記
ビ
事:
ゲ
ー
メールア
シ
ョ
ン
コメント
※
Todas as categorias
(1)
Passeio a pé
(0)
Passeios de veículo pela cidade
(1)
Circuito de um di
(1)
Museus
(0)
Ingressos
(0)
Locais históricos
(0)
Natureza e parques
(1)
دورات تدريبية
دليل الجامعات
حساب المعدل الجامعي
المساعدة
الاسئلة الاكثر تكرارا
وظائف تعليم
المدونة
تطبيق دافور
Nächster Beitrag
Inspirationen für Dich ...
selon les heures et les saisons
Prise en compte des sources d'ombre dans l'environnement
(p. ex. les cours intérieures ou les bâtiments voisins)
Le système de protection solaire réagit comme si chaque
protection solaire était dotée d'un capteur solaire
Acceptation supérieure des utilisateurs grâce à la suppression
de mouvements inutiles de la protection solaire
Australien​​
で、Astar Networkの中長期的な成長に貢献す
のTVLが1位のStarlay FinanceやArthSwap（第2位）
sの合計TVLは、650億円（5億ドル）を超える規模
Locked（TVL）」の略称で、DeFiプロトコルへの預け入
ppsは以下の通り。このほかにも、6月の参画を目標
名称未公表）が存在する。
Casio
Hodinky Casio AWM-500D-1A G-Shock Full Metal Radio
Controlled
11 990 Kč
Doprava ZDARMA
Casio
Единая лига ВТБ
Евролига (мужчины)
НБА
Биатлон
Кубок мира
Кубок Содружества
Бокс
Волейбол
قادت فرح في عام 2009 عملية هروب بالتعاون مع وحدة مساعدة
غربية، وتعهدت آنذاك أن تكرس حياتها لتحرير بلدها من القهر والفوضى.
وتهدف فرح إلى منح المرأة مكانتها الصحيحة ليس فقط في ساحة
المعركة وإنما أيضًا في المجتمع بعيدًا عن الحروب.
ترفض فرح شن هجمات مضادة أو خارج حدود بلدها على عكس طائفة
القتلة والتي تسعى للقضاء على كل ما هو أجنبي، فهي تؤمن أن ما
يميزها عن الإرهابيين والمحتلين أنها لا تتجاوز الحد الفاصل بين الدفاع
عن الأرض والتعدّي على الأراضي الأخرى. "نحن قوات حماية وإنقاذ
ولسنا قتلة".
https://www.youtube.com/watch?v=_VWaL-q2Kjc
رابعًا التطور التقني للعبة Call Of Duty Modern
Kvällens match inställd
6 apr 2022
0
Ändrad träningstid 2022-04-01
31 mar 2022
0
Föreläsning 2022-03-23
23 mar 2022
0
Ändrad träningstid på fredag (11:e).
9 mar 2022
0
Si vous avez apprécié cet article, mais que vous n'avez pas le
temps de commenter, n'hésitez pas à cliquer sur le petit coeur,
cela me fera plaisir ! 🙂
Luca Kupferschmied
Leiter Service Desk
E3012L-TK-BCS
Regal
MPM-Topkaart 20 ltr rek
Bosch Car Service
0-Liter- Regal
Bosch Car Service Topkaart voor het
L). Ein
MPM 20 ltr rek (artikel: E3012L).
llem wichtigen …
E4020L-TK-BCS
════════
ASSIGNED TASK
Repeat every record exactly, so that nothing is lost or altered.

EXERCISE RESPONSE
記
ビ
事:
ゲ
ー
メールア
シ
ョ
ン
コメント
※
Todas as categorias
(1)
Passeio a pé
(0)
Passeios de veículo pela cidade
(1)
Circuito de um di
(1)
Museus
(0)
Ingressos
(0)
Locais históricos
(0)
Natureza e parques
(1)
دورات تدريبية
دليل الجامعات
حساب المعدل الجامعي
المساعدة
الاسئلة الاكثر تكرارا
وظائف تعليم
المدونة
تطبيق دافور
Nächster Beitrag
Inspirationen für Dich ...
selon les heures et les saisons
Prise en compte des sources d'ombre dans l'environnement
(p. ex. les cours intérieures ou les bâtiments voisins)
Le système de protection solaire réagit comme si chaque
protection solaire était dotée d'un capteur solaire
Acceptation supérieure des utilisateurs grâce à la suppression
de mouvements inutiles de la protection solaire
Australien​​
で、Astar Networkの中長期的な成長に貢献す
のTVLが1位のStarlay FinanceやArthSwap（第2位）
sの合計TVLは、650億円（5億ドル）を超える規模
Locked（TVL）」の略称で、DeFiプロトコルへの預け入
ppsは以下の通り。このほかにも、6月の参画を目標
名称未公表）が存在する。
Casio
Hodinky Casio AWM-500D-1A G-Shock Full Metal Radio
Controlled
11 990 Kč
Doprava ZDARMA
Casio
Единая лига ВТБ
Евролига (мужчины)
НБА
Биатлон
Кубок мира
Кубок Содружества
Бокс
Волейбол
قادت فرح في عام 2009 عملية هروب بالتعاون مع وحدة مساعدة
غربية، وتعهدت آنذاك أن تكرس حياتها لتحرير بلدها من القهر والفوضى.
وتهدف فرح إلى منح المرأة مكانتها الصحيحة ليس فقط في ساحة
المعركة وإنما أيضًا في المجتمع بعيدًا عن الحروب.
ترفض فرح شن هجمات مضادة أو خارج حدود بلدها على عكس طائفة
القتلة والتي تسعى للقضاء على كل ما هو أجنبي، فهي تؤمن أن ما
يميزها عن الإرهابيين والمحتلين أنها لا تتجاوز الحد الفاصل بين الدفاع
عن الأرض والتعدّي على الأراضي الأخرى. "نحن قوات حماية وإنقاذ
ولسنا قتلة".
https://www.youtube.com/watch?v=_VWaL-q2Kjc
رابعًا التطور التقني للعبة Call Of Duty Modern
Kvällens match inställd
6 apr 2022
0
Ändrad träningstid 2022-04-01
31 mar 2022
0
Föreläsning 2022-03-23
23 mar 2022
0
Ändrad träningstid på fredag (11:e).
9 mar 2022
0
Si vous avez apprécié cet article, mais que vous n'avez pas le
temps de commenter, n'hésitez pas à cliquer sur le petit coeur,
cela me fera plaisir ! 🙂
Luca Kupferschmied
Leiter Service Desk
E3012L-TK-BCS
Regal
MPM-Topkaart 20 ltr rek
Bosch Car Service
0-Liter- Regal
Bosch Car Service Topkaart voor het
L). Ein
MPM 20 ltr rek (artikel: E3012L).
llem wichtigen …
E4020L-TK-BCS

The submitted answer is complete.